The US Central Intelligence Agency announced the formation of a new “China Mission Centre” on Thursday (Oct 7), the latest sign of a deepening struggle with the country despite Washington’s assertions that it is not seeking a “new Cold War” with Beijing.
CIA Director William Burns said the centre would facilitate a whole-of-agency response to what he considers a “key rival”, according to a statement.
The unit will “further strengthen our collective work on the most important geopolitical threat we face in the 21st century”, said Burns, a veteran diplomat. That threat, he said, was the “increasingly adversarial Chinese government”.
The initiative follows a string of new executive branch units dedicated to countering Beijing, coming in the wake of a China task force at the Pentagon and reports of a new “China house” at the Department of State.
As the administration of US President Joe Biden has largely maintained the hardline China policies put in place by his predecessor, administration officials have stressed that the US does not want conflict with Beijing, with Biden telling the United Nations General Assembly in September that the US was not seeking a “new Cold War” with China.
But that assertion was complicated on Thursday, as one senior CIA official cited by The Washington Post likened the spy agency’s new mission centre to its response to the Soviet Union during the Cold War.
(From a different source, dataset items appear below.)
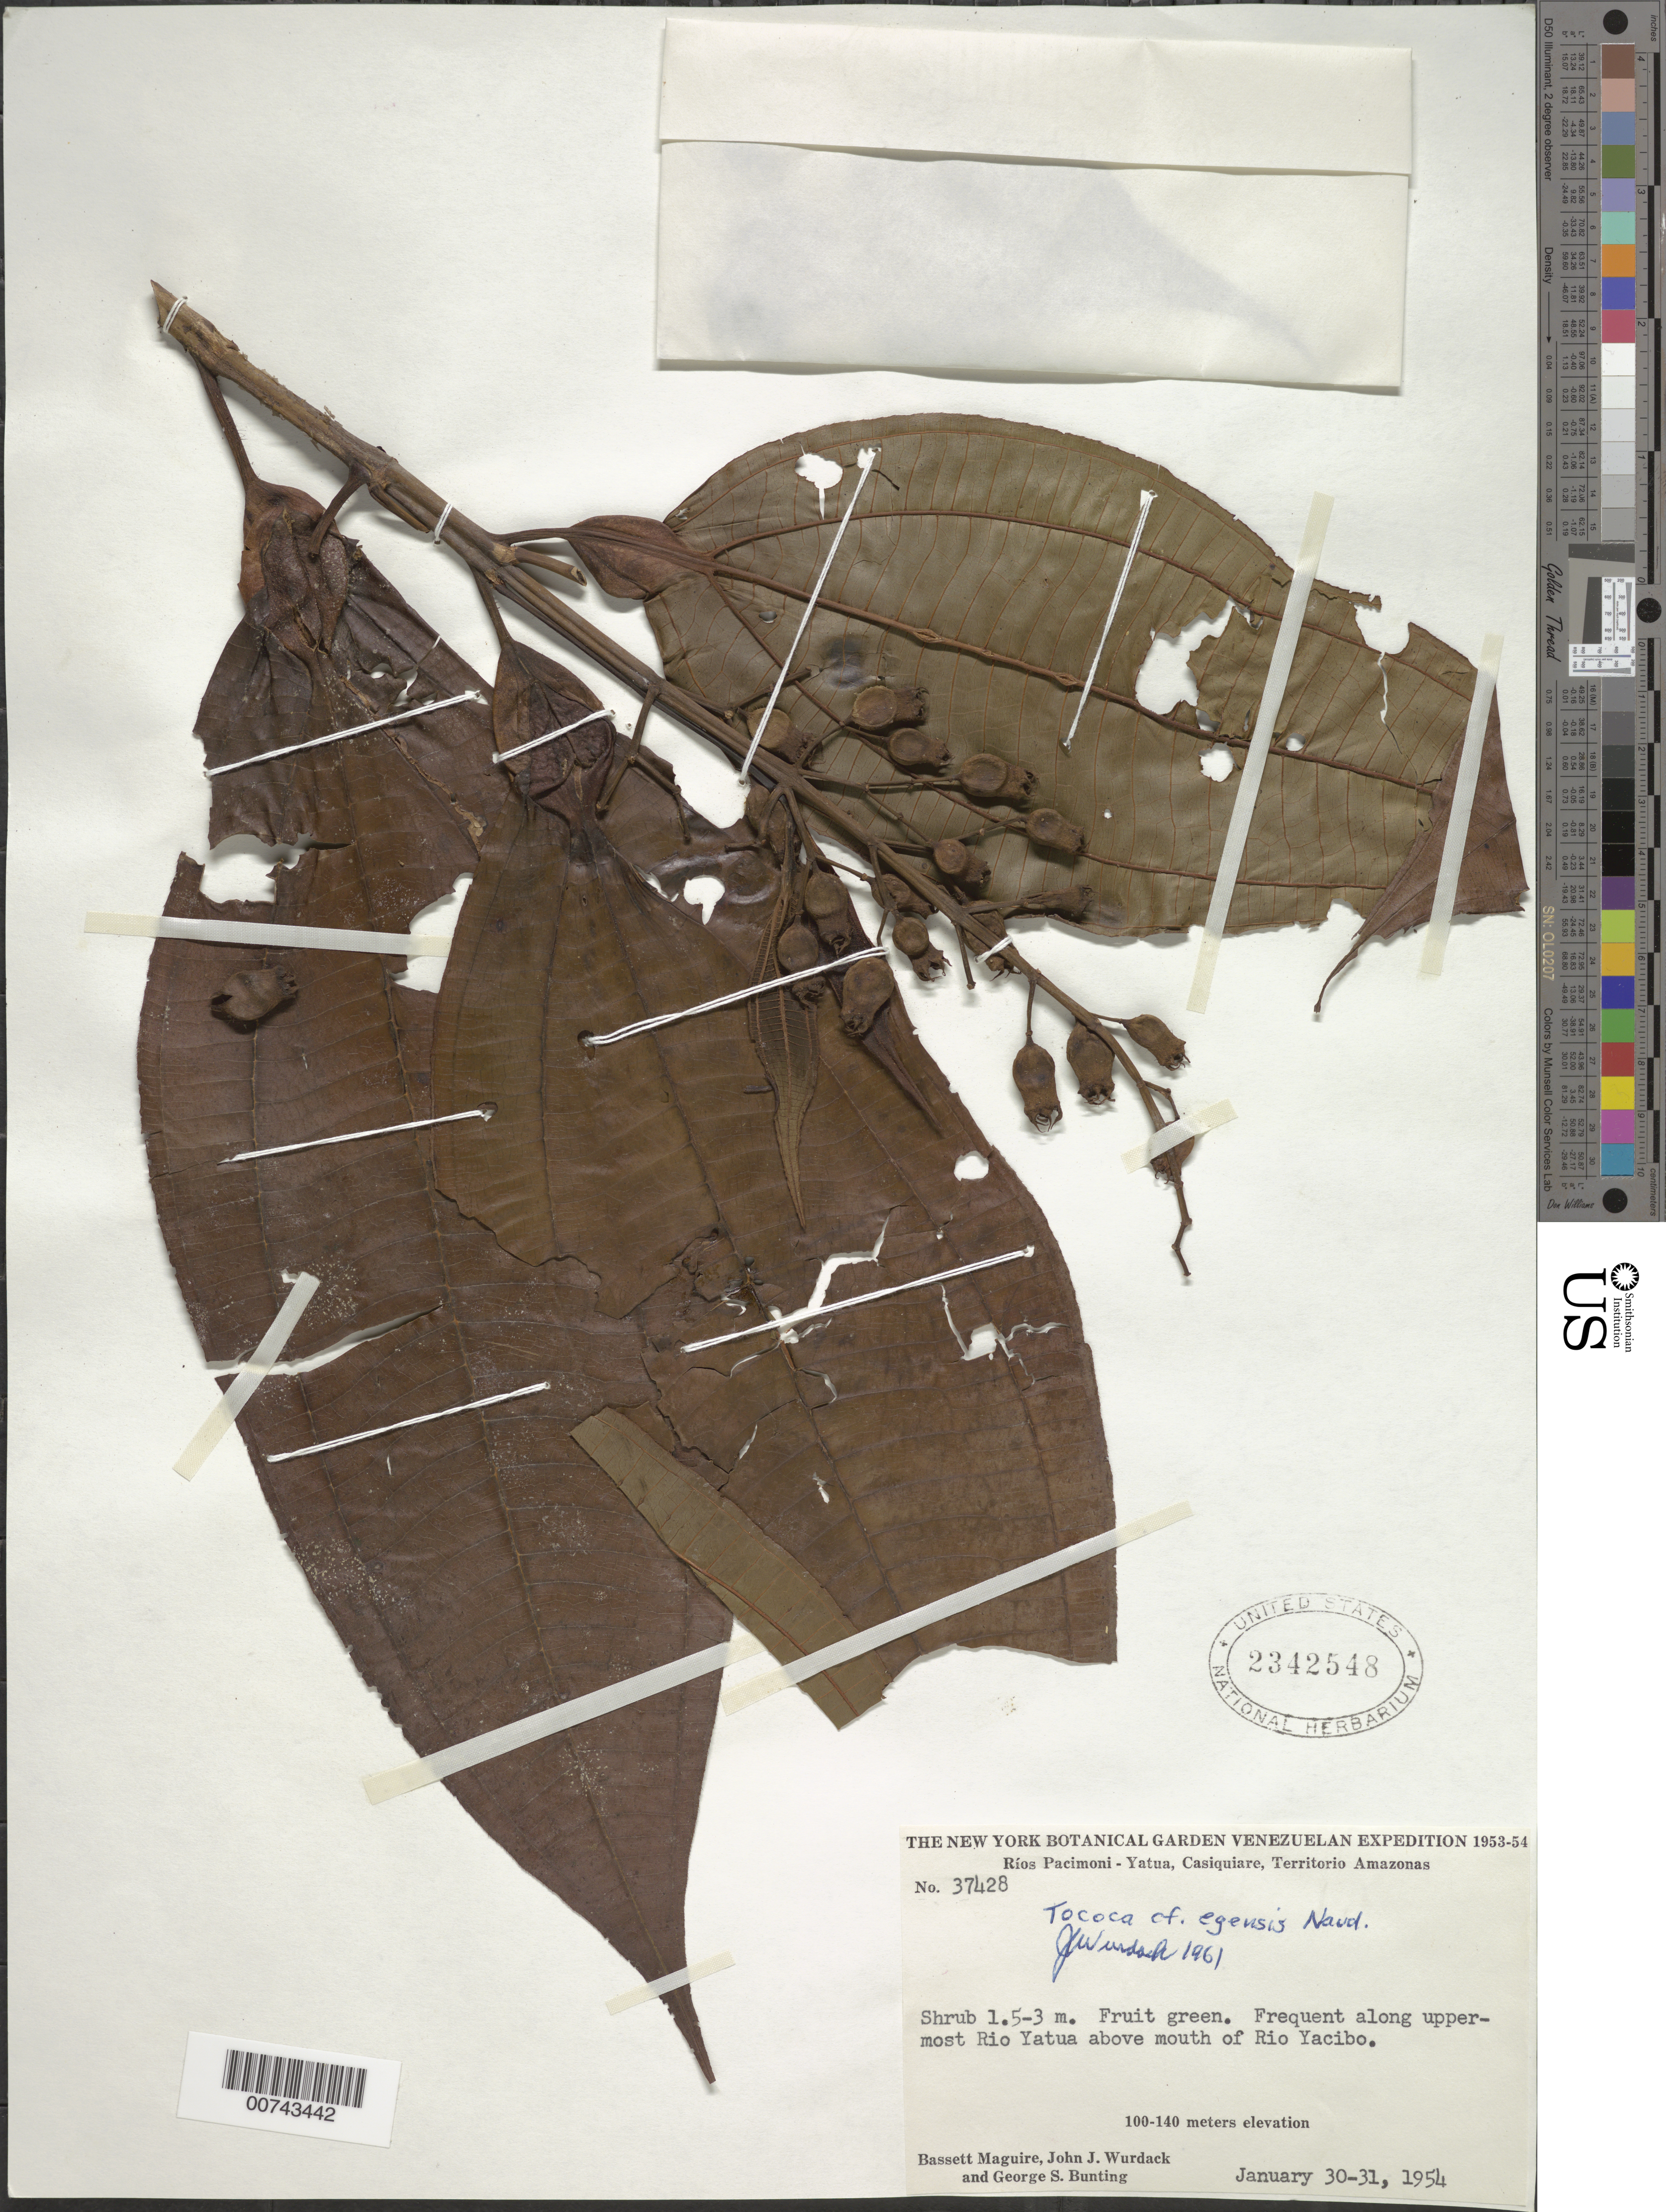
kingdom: Plantae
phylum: Tracheophyta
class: Magnoliopsida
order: Myrtales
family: Melastomataceae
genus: Tococa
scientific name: Tococa coronata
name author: Benth.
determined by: Wurdack, John J., (US), US (UNITED STATES)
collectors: B. Maguire, J. J. Wurdack & G. S. Bunting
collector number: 37428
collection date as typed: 30-Jan-54 to 31-Jan-54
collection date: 1954-01-30/1954-01-31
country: Venezuela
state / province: Amazonas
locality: Ríos Pacimoni - Yatua, Casiquiare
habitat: Along upper-most Rio Yatua above mouth of Rio Yacibo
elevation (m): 100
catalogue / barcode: US 2342548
China represents a greater threat than the Soviet Union, the official was reported as saying, given the scope of its economy, its global reach and its close economic ties with the US.
The CIA’s classification of China as a “key rival” and severe geopolitical threat is likely to anger Beijing. Chinese officials told their US counterparts in a high-level meeting on Wednesday that they rejected even the milder term of “competition” to define the bilateral relationship.
Those complaints have fallen on deaf ears in Washington, where State Department spokesman Ned Price said on Thursday that most of the administration’s engagement with Beijing was “predicated on this idea of competition – and in many cases – stiff competition. It is a relationship that is in some ways adversarial.”
But the administration’s goal was, Price continued, “to minimise these points of friction”.
At a time when US government initiatives targeting Beijing have drawn accusations from lawmakers and human rights groups of fuelling anti-Asian racism, Burns emphasised that the threat from China came from the Chinese government, not the country’s people.
Also announced on Thursday was a new “Transnational and Technology Mission Centre”, which the CIA said would address issues “critical to US competitiveness”, such as emerging technologies, economic security, climate change and global health.
Deputy CIA director David Cohen will oversee the changes to the agency’s structure.
The CIA’s plans to launch the new China mission centre were first reported by Bloomberg in August. The move comes after a review of the agency’s China policy begun by Burns this spring, similar to evaluations the Biden administration has carried out on other fronts, including trade and defence.
Early in Biden’s administration, Defence Secretary Lloyd Austin started a task force to examine US alliances, technology and intelligence as they relate to China, as well as the Pentagon’s military relations with Beijing.
In September, Foreign Policy magazine reported that the State Department planned to funnel resources and personnel into a new “China house” at the agency, which would task officers in Washington and overseas with monitoring Beijing’s activities in other countries.
The new CIA unit also follows the establishment during Donald Trump’s administration of the “China Initiative” at the Justice Department, an effort to increase China-related prosecutions in the fields of economic espionage.
That programme has drawn criticism from civil rights groups, who contend it has led to racial profiling of Asian-Americans and Asian immigrants and have urged the Biden administration to drop the initiative.